Roy hurried to the library. Singularly enough, in addition to U. S. Survey reports on the Grand Canyon of Colorado and the mighty Green River chasm and an ethnological report on the Navajo and Ute Indians, Roy—rather guiltily—asked the librarian for a map showing the west coast of Florida.
For a time he diligently applied himself to the volumes concerning the region he was about to visit. But, when it came time to close the library for the day, any one looking over Roy’s shoulder would have seen him tracing out Anclote Island, the waters of Pensacola Bay and the wild, swampy stretches of the mysterious Everglades of Florida.
“Anyway,” he said to himself, “even if this isn’t for me I’ve learned a little geography. Good luck to the southern kids. It’s me for Utah and the desert.”
Roy was determined to get his western outfit in Chicago. So there was little to do in the few days before his departure except to visit the library and read up on the history of the west.
Among other things, he learned that the great Navajo reservation, on the edge of which he would undoubtedly operate, was yet a mountain and mesa wilderness sealed against even the boldest white men. Many who had ventured to penetrate into the Indians’ jealously guarded domain had never returned.
He learned, too, with a little shock to him, to tell the truth, that the adjoining Ute land (along which he would have to travel in going to Bluff) was the home of the desperadoes of the last of the red men. “Renegade Utes” the books called them—outcasts, not even fit to mingle with other Indians. Among them, he read, were to be found specimens of all savage villains, Indians who made no pretense of work or self help, cattle and horse thieves and even murderers who were watched by the government as recognized criminals.
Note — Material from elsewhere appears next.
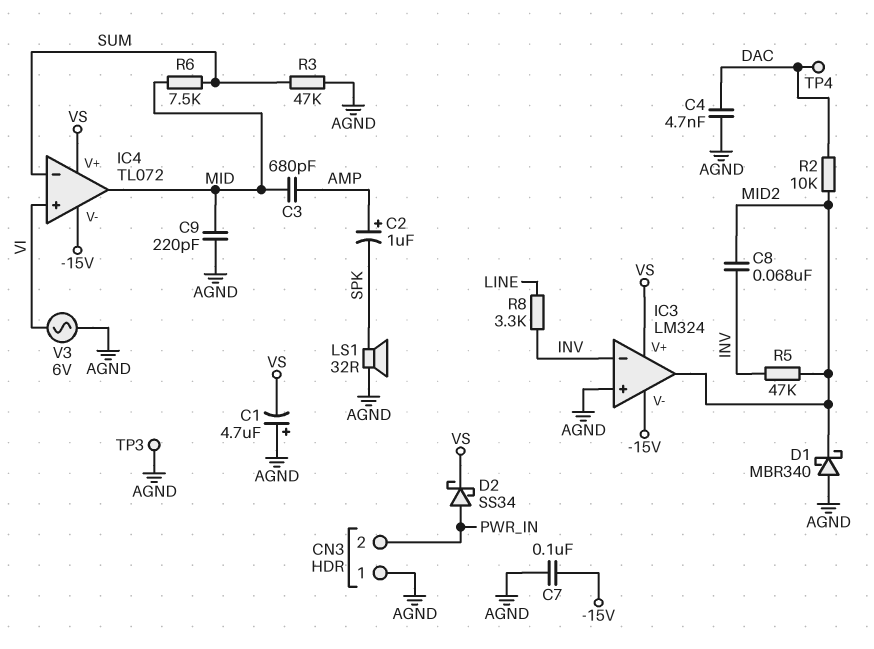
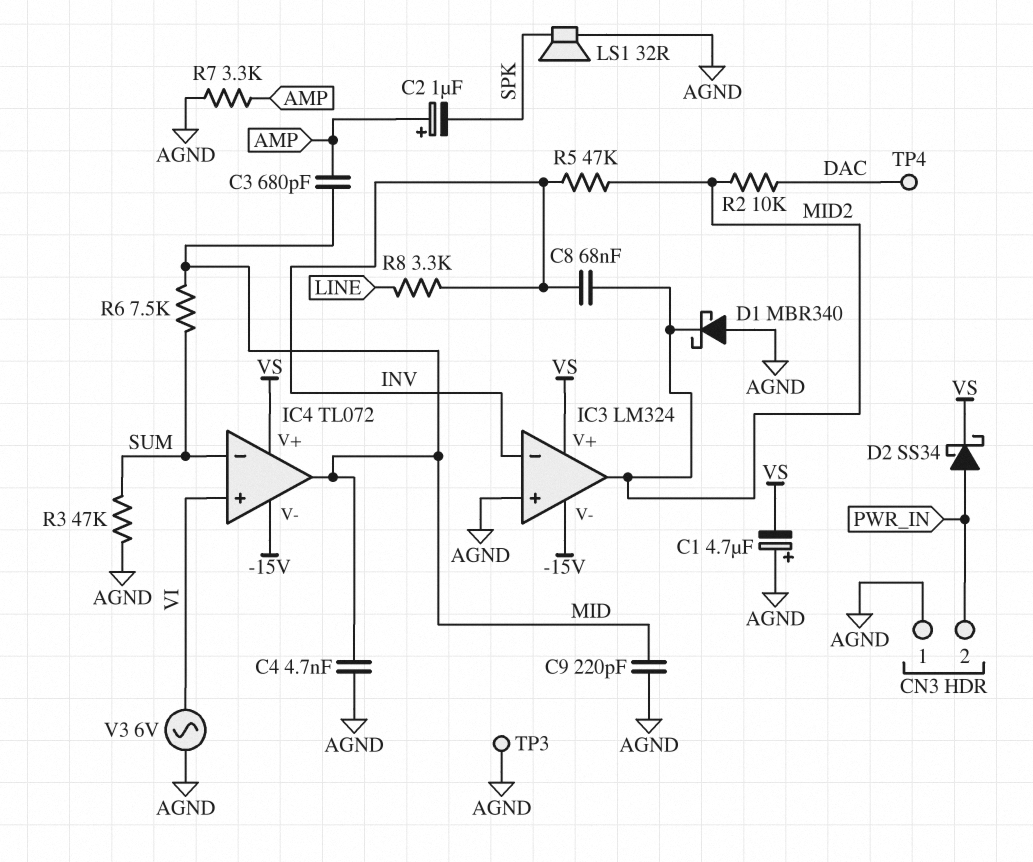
C4: 4.7nF (AGND, DAC) -> 4.7nF (AGND, MID)
C7: 100nF (-15V, AGND) -> none
R7: none -> 3.3k (AGND, AMP)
But, above all others in gripping interest, was the vague story of the hidden Indians, savages buried in the uncharted wastes of the southwestern Utah mountains, who had as yet evaded the white man. As Eskimos are known to dwell on the ice fields of the far northern British America who have never seen human beings other than of their own race, so, it was reported, a like remnant of Indians concealed themselves between the deep canyon of the Colorado and the terrible Death Desert to the west.
The next day was Saturday. When Mr. Osborne came home at noon, he was the bearer of a parting gift from Mr. Atkinson, who seemed to have taken a strong liking to Roy. The present was a thin, open-faced gold watch and a plain leather fob.
“I noticed you didn’t have a watch,” Mr. Atkinson said, in a note, “and since you are going to run an aeroplane express you must have a good timepiece.”